*** Begin section ***

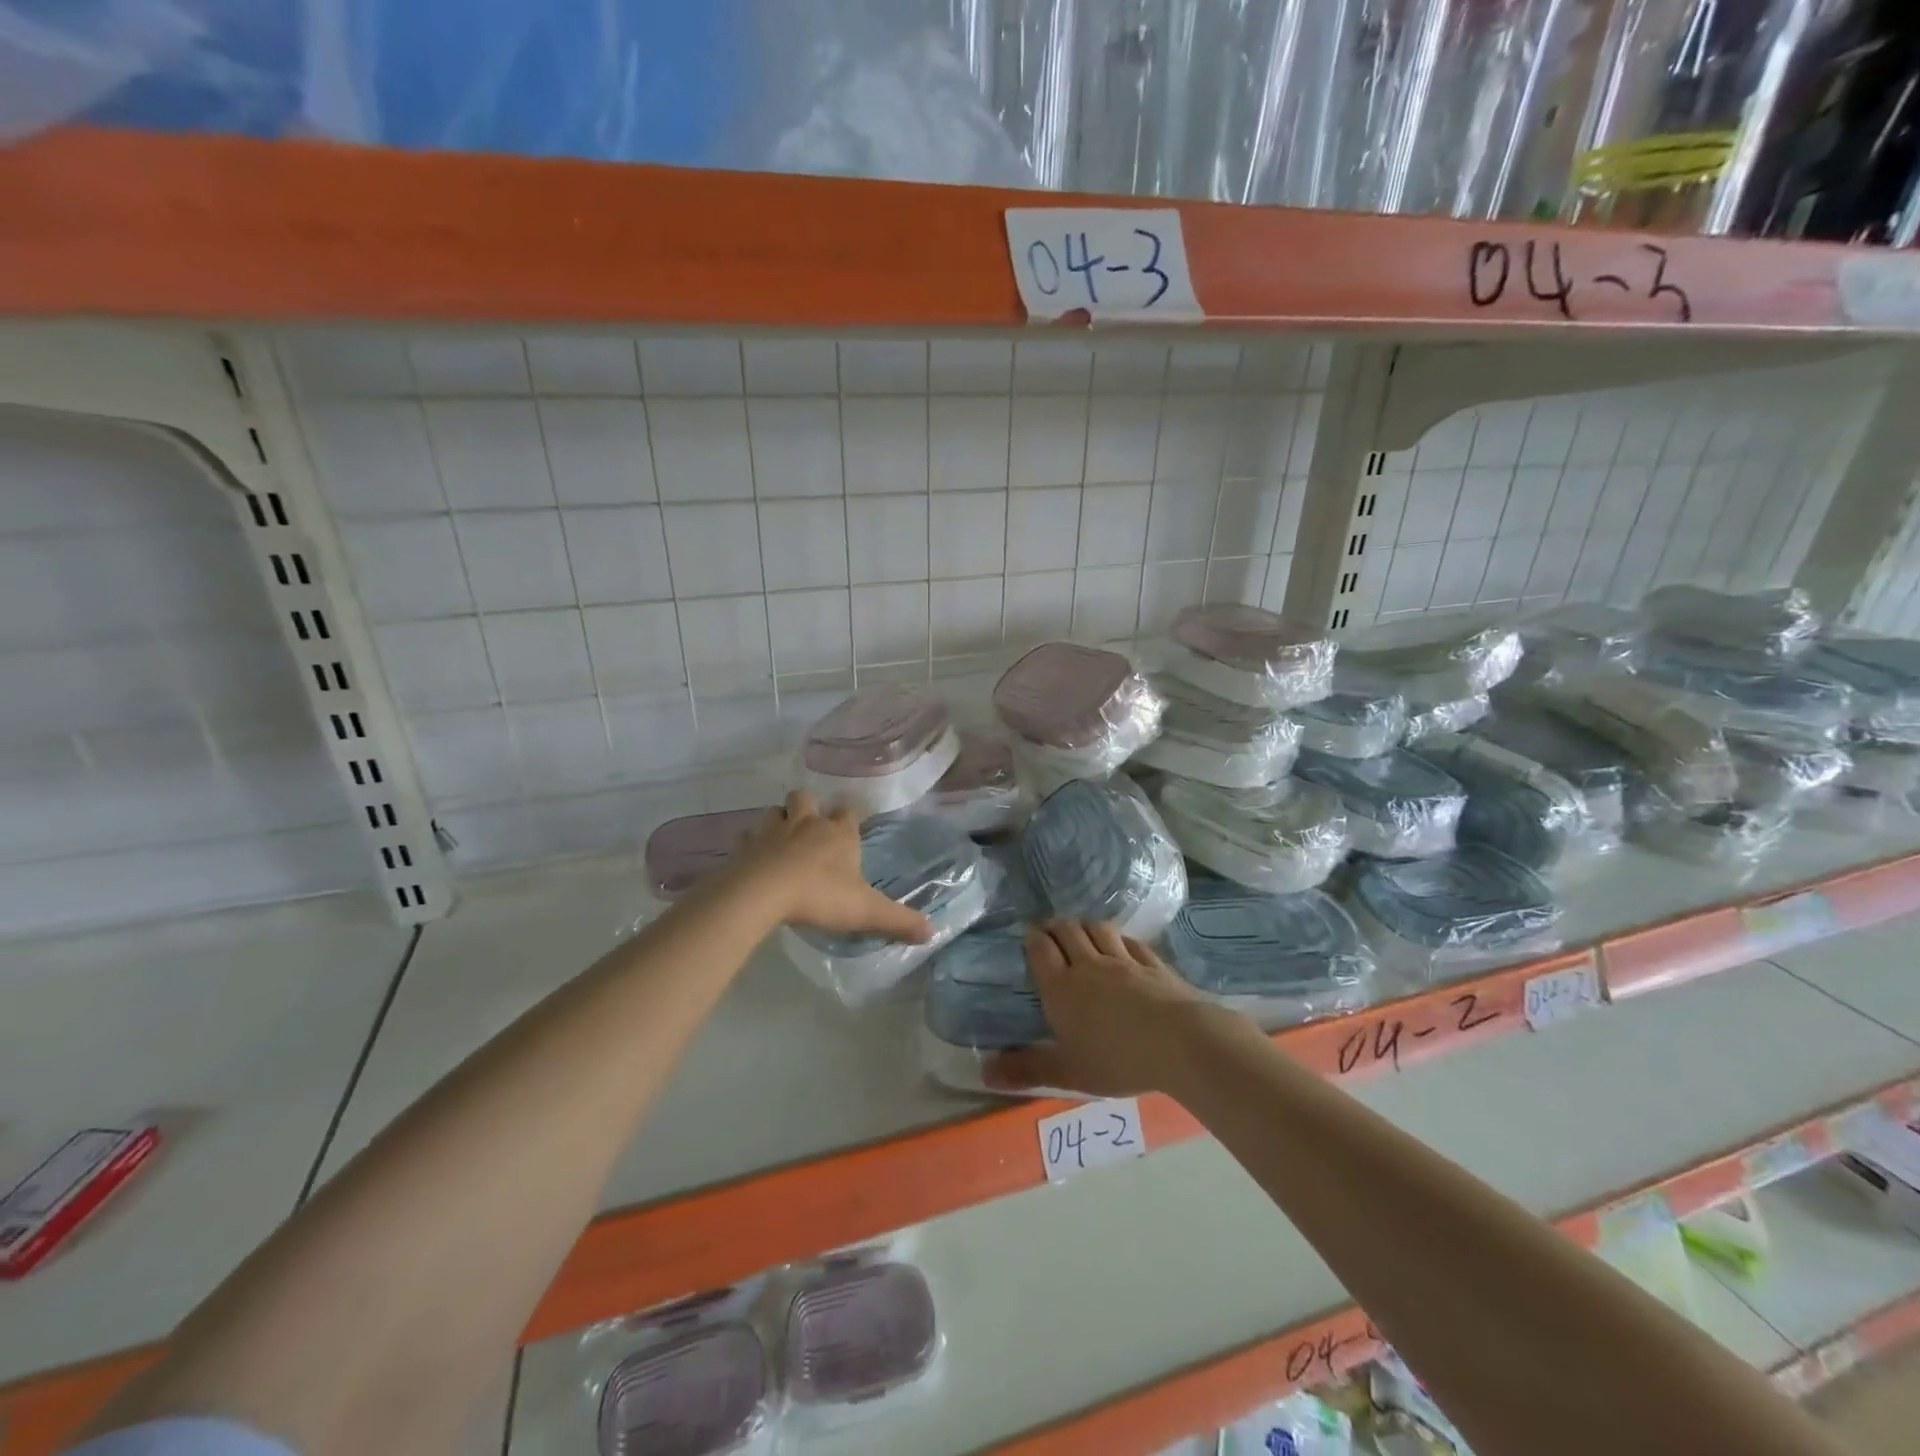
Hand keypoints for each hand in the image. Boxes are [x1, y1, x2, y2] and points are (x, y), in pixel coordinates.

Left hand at [727, 791, 931, 943]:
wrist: (763, 893)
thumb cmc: (820, 895)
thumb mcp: (866, 911)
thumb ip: (899, 920)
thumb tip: (932, 931)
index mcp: (838, 833)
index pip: (849, 811)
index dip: (850, 816)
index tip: (851, 824)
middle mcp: (806, 823)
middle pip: (807, 798)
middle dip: (809, 806)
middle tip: (810, 826)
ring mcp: (772, 831)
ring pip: (775, 812)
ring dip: (779, 821)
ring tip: (782, 839)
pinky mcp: (745, 847)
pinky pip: (747, 838)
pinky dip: (751, 845)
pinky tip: (754, 858)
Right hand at [986, 920, 1224, 1097]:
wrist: (1180, 1043)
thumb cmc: (1116, 1059)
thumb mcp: (1067, 1072)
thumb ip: (1026, 1070)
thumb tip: (983, 1072)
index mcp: (1062, 987)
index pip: (1041, 950)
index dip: (1032, 939)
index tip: (1028, 934)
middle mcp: (1089, 965)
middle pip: (1068, 931)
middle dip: (1055, 926)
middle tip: (1049, 930)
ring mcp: (1124, 960)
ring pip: (1098, 929)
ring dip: (1085, 925)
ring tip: (1080, 929)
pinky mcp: (1153, 963)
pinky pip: (1131, 942)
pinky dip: (1120, 938)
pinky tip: (1122, 944)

*** End section ***

### [INSTRUCTIONS TO FOLLOW]
Each line above that includes the word "hand" is to be copied.

### [REPLY]
Hand keypoints for each hand in the image. Boxes are [x1, y1, x2, y2] and points are (x, y), in pixel coordinates.
Left hand at [727, 791, 931, 943]:
Right hand at [986, 920, 1224, 1097]:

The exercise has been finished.